Right now, somewhere nearby, something is happening that I don’t know about. Maybe it’s a gallery opening for some hot new artist, a screening of a Japanese street fashion documentary or a guided nature walk to glimpse a rare migratory bird. Maybe it’s something even cooler, or more important than that. I may never know. My friends are doing things that I don’t know about: eating at that new soft serve place, or vacationing in Reykjavik, or visiting a donkey sanctuary. And somewhere, my niece is being cute and my mom is sharing a news story about a looming environmental catastrophe and an acquaintance is getting rid of a table that would look great on my patio. I assume all of this is happening but I have no way to know. I’m good with that. Such is the joy, I have discovered, of missing out.

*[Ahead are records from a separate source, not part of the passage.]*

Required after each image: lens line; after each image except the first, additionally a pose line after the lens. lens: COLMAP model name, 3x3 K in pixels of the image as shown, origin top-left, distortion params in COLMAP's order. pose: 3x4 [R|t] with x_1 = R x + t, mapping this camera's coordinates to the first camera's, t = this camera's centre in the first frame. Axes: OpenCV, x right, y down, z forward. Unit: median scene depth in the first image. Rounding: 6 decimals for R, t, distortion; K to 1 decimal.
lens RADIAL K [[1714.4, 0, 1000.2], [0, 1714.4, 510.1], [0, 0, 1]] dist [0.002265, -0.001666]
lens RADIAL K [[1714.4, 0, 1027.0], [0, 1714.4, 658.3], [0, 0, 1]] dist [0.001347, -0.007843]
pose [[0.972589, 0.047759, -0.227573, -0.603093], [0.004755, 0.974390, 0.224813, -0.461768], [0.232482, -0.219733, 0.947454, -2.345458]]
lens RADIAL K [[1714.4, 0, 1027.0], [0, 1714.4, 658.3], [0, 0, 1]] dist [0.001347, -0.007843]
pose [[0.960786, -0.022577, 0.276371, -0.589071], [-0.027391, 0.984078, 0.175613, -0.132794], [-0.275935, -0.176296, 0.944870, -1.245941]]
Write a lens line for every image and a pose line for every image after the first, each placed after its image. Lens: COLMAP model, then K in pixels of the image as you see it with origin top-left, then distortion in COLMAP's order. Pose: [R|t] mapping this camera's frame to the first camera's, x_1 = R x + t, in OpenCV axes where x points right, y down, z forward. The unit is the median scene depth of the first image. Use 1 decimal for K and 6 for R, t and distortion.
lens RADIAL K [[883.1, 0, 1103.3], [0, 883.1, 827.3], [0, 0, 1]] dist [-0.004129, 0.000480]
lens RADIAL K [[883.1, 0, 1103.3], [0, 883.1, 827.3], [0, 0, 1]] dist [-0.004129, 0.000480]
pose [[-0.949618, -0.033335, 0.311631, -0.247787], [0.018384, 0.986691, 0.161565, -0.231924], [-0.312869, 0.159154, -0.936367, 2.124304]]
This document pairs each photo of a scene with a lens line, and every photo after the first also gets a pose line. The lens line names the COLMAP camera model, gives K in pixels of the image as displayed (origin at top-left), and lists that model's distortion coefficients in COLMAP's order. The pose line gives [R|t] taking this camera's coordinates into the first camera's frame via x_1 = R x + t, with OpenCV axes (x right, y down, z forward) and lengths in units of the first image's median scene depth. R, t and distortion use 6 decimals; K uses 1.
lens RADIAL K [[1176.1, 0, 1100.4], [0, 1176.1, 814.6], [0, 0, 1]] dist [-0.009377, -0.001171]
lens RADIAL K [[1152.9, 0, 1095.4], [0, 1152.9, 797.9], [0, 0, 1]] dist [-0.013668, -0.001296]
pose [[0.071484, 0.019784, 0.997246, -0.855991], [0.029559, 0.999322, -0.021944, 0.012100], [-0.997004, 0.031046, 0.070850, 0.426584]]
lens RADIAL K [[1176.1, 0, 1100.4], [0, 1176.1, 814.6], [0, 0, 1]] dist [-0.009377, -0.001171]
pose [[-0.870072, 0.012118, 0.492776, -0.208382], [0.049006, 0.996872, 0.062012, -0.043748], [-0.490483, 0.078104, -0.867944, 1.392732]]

The Joy of Missing Out (or JOMO, as it has been hiply dubbed) is a concept that was unknown to me until recently. Its counterpart, FOMO, I knew all too well. FOMO, or the Fear of Missing Out, can be defined at its most benign as not wanting to be left out of something enjoyable or important, such as that HBO show everyone is talking about. At its worst, however, it’s a fear that all of the things you miss out on combine to form a version of your best life that someone else is living. In this scenario, your unlived self is more successful, goes to better parties, reads more books, lives in a nicer home, takes more interesting vacations, is more creative, more beloved, more attractive, happier. That’s what it looks like for me, anyway.
“We are always haunted by the myth of our potential, of what we might have it in ourselves to be or do… We share our lives with the people we have failed to be,” psychologist Adam Phillips writes in Missing Out: In Praise of the Unlived Life. “Our lives become an elegy to needs unmet and desires sacrificed, to possibilities refused, to roads not taken.”
The idea of missing out on this “life unlived” is not new, but it has become far more pervasive in the digital age, thanks to a constant stream of banner alerts, colourful reminders and notifications on our tech devices. While I was always vaguely aware that things were going on without me all the time, now there are infinitely more ways in which I can be reminded of them.
This is not an accident. The people who design our smartphones and apps are well aware of the power of FOMO to influence our behaviour, and they use it to constantly find new ways to monopolize our attention. “These apps are engineered to keep you coming back,” says Elham Bidgoli, one of the authors of a paper on social media and mental health from the Canadian Mental Health Association. “They’re encouraging you to check in with notifications… they may even e-mail you to let you know you’re missing something. It becomes an unconscious thing over time, we pick up our phone and check Facebook or Instagram to see what we missed.”
Heeding a growing outcry from advocacy groups and technologists about the effects of tech addiction, both Apple and Google have recently announced changes to their mobile operating systems that will allow users to more easily monitor their usage. Embracing JOMO, however, is a much more direct – and low-tech – approach.
My relationship with social media – much like my relationship with smoking – was defined by compulsion rather than enjoyment: always scrolling, occasionally discovering a fun event or interesting news story, but never satisfied. It was only a matter of time before I encountered some gratuitous selfie, trolling comment or horrific bit of news and got annoyed, outraged or offended. Every now and then, I’d have that one really good cigarette, too, but more often than not they’d make me feel sick or dizzy. Neither of these activities were as much about the experience I was having so much as the experience that I might have. It was not the action itself that kept me coming back, but the allure of some mysterious, elusive result. Today, I would subconsciously think, I will find the thing that will make me whole. Such is the nature of addiction.
Quitting smoking wasn’t easy, but it was made easier by calling to mind the memories of the nausea, the head-splitting cigarette hangovers, not to mention the awareness of being the only guy in the room who smelled like smokes. Quitting Facebook and Instagram was easier, but also harder. All it takes is a few clicks to close an account and delete an app, but now I am surely missing out on more than ever. That’s where the JOMO comes in.
“It’s not the notion of missing out that is the problem,” British psychologist Alain de Botton writes in an essay on the website The Book of Life. “It’s our ideas of what we might be missing out on that counts.”
The Joy of Missing Out is really the joy of choosing what you don’t get to miss out on. Instead of constantly worrying about all of the fun, interesting things I’m not part of, I’m now more free to decide what I do want to do. There are always going to be gallery shows to attend, documentaries to watch and rare birds to look at if I want to seek them out, but the world won’t end if I don’t. I can hear about my friends’ soft-serve experiences and Icelandic vacations when I see them for dinner, and I can call my family anytime I want. By taking a stand against my unlived life and some of the things that remind me of it, I can now focus on the life that I have, which despite not being perfect, is actually pretty great. I had been missing out on a lot of things this whole time, it turns out – just not the things I thought.